Based on a list of fruits, you want a new list, containing only the fruits with the letter "a" in the name.

Without list comprehension you will have to write a for statement with a conditional test inside:

Example

fruits = ["apple", "banana", "cherry", "kiwi", "mango"]
newlist = []

for x in fruits:
  if "a" in x:
    newlist.append(x)

print(newlist)
Try it Yourself »

With list comprehension you can do all that with only one line of code:

Example

fruits = ["apple", "banana", "cherry", "kiwi", "mango"]

newlist = [x for x in fruits if "a" in x]

print(newlist)
Try it Yourself »


The Syntax

newlist = [expression for item in iterable if condition == True]

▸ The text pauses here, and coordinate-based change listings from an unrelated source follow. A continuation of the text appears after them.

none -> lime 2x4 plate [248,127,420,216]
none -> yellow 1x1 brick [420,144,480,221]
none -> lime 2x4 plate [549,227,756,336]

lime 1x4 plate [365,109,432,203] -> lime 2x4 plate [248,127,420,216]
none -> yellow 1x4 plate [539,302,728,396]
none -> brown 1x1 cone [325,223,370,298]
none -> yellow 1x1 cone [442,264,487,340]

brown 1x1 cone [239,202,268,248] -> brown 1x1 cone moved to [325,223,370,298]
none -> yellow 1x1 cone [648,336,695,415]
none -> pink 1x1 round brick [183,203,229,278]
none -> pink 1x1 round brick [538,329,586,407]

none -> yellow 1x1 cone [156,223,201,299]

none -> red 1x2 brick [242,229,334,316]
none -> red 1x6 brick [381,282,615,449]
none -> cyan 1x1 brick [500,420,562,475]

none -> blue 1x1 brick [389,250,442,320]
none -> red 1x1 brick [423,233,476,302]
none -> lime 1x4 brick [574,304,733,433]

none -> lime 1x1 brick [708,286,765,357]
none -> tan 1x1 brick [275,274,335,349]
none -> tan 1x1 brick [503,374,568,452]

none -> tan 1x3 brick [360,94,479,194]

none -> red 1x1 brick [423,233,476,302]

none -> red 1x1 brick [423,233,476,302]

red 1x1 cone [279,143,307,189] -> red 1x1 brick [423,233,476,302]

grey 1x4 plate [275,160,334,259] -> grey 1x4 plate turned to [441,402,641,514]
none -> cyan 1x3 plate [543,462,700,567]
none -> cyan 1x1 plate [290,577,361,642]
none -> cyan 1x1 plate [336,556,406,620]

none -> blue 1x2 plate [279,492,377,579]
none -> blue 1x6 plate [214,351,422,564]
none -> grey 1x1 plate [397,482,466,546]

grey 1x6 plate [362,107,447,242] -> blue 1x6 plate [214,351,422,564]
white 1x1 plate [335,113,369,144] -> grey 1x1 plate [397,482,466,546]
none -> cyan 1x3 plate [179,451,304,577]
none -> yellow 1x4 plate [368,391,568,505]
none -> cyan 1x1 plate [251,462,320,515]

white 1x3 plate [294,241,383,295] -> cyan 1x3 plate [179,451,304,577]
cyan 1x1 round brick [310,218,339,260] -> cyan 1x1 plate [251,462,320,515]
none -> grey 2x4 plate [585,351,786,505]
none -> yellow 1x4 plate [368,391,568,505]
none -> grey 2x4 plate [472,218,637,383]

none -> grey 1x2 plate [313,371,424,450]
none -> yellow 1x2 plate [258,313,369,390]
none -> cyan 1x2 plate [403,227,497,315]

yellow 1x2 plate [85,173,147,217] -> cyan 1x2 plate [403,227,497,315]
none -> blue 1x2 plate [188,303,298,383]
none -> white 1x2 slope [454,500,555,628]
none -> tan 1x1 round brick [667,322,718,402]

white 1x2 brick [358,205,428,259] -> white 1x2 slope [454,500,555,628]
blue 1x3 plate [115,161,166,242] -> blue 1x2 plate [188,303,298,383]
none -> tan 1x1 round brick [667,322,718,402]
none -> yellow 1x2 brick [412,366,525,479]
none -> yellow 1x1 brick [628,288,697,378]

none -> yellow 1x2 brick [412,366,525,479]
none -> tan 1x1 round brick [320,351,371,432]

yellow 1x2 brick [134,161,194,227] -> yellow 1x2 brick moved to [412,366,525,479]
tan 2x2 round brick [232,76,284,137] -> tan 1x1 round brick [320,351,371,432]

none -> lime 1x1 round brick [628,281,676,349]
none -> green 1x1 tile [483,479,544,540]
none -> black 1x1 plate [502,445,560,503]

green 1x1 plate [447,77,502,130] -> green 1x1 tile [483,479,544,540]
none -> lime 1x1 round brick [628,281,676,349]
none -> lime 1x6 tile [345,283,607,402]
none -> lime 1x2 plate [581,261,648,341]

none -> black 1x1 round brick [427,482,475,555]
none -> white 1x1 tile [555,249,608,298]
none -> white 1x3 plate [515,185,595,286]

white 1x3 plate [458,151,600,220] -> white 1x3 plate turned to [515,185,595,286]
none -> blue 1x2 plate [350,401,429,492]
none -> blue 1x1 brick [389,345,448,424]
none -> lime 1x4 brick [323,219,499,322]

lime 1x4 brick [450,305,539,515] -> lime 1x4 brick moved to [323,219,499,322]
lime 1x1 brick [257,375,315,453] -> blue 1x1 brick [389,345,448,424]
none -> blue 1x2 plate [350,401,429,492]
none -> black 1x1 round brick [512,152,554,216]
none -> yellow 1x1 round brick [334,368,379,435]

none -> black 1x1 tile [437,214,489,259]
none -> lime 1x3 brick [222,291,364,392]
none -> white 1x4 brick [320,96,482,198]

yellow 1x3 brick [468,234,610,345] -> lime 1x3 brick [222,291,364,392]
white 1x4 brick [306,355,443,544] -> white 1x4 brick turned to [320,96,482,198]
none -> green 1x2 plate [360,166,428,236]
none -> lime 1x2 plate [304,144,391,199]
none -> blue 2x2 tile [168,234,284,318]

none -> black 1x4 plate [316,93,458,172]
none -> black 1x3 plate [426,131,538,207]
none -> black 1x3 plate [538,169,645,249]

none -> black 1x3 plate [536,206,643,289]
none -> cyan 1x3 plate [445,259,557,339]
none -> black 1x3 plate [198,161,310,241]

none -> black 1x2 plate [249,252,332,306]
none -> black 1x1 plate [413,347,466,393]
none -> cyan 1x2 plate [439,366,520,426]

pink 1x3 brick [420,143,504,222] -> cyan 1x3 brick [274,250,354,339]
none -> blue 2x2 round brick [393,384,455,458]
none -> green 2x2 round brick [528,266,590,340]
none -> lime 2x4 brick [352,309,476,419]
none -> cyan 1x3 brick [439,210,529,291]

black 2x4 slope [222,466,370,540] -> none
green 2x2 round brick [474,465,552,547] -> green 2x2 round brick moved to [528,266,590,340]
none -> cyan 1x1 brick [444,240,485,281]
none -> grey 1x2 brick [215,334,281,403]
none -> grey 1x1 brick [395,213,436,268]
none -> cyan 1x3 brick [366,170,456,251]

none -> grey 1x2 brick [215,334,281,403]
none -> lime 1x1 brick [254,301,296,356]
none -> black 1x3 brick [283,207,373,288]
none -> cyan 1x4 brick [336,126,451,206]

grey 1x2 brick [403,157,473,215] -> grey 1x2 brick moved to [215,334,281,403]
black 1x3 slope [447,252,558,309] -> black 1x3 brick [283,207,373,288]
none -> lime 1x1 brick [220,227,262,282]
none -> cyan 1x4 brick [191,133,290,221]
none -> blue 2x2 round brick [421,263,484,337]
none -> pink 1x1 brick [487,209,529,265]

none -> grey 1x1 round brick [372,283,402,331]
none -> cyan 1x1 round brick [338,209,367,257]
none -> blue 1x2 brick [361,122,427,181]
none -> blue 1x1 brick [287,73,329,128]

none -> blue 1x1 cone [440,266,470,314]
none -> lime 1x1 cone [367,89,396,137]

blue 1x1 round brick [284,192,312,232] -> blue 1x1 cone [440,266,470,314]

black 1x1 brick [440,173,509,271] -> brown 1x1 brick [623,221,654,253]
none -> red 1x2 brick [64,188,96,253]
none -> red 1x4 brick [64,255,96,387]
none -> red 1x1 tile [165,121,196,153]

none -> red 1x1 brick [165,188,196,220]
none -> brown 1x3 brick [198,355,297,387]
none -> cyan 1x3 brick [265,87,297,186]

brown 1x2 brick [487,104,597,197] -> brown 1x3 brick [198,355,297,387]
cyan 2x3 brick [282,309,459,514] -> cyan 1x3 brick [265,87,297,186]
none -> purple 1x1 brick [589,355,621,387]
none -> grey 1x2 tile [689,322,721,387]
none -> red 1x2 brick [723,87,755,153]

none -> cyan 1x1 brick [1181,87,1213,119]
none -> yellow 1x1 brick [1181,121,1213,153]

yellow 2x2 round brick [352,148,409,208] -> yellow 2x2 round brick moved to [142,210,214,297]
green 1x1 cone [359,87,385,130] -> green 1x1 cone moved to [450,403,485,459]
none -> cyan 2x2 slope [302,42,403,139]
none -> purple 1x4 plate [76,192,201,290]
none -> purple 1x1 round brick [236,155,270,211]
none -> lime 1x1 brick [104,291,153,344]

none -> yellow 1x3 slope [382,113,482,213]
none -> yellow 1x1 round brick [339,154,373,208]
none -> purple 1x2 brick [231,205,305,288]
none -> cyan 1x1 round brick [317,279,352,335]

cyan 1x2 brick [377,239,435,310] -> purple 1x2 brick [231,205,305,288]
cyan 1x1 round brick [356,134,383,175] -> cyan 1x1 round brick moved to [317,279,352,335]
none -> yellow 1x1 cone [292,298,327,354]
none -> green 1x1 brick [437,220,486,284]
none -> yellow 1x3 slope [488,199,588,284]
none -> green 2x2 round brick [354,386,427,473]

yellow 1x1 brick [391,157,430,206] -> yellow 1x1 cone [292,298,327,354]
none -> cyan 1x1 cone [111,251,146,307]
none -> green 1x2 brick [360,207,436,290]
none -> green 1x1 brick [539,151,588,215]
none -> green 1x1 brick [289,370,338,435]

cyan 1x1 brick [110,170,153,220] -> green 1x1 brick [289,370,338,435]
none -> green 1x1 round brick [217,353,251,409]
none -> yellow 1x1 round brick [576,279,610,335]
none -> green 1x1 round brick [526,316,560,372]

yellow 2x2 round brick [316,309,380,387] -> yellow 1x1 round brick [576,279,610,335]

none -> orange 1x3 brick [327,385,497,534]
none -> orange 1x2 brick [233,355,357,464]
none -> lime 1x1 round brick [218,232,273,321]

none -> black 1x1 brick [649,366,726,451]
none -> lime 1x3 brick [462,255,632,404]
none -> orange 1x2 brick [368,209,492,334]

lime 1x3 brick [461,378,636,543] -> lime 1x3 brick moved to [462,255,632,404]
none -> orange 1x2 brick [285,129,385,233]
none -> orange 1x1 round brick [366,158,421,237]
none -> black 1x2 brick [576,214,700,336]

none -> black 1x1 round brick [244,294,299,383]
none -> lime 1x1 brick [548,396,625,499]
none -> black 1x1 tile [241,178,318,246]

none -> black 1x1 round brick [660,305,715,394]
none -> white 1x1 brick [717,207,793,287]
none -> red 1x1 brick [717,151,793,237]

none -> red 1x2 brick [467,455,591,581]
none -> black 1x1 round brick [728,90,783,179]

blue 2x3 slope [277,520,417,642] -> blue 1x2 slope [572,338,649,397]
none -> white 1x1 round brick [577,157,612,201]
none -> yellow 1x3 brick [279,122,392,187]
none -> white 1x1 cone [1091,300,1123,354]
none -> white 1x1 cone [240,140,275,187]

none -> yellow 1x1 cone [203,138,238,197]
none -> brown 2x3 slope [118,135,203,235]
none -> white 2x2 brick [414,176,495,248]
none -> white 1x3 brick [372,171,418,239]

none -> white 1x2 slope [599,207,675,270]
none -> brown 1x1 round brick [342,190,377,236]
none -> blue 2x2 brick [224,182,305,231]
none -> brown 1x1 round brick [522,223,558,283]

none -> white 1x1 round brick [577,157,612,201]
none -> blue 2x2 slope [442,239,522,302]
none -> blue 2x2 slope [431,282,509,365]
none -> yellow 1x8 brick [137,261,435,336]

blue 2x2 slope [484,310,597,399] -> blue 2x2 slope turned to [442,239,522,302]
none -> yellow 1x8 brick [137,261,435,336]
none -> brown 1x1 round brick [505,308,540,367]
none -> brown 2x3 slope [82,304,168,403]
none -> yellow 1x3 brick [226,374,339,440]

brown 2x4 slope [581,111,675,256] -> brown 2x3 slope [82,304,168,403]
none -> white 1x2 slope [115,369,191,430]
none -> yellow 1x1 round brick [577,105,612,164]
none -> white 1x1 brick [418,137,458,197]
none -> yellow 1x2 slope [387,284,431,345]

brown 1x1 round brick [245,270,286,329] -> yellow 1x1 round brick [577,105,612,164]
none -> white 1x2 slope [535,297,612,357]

The return value is a new list, leaving the old list unchanged.


Condition

The condition is like a filter that accepts only the items that valuates to True.

Example

Only accept items that are not "apple":

newlist = [x for x in fruits if x != "apple"]
Try it Yourself »

The condition if x != "apple"  will return True for all elements other than "apple", making the new list contain all fruits except "apple".

The condition is optional and can be omitted:

Example

With no if statement:

newlist = [x for x in fruits]
Try it Yourself »

Iterable

The iterable can be any iterable object, like a list, tuple, set etc.

Example

You can use the range() function to create an iterable:

newlist = [x for x in range(10)]
Try it Yourself »

Same example, but with a condition:

Example

Accept only numbers lower than 5:

newlist = [x for x in range(10) if x < 5]
Try it Yourself »

Expression

The expression is the current item in the iteration, but it is also the outcome, which you can manipulate before it ends up like a list item in the new list:

Example

Set the values in the new list to upper case:

newlist = [x.upper() for x in fruits]
Try it Yourself »

You can set the outcome to whatever you like:

Example

Set all values in the new list to 'hello':

newlist = ['hello' for x in fruits]
Try it Yourself »

The expression can also contain conditions, not like a filter, but as a way to manipulate the outcome:

Example

Return "orange" instead of "banana":

newlist = [x if x != "banana" else "orange" for x in fruits]
Try it Yourself »

The expression in the example above says:

"Return the item if is not banana, if it is banana return orange".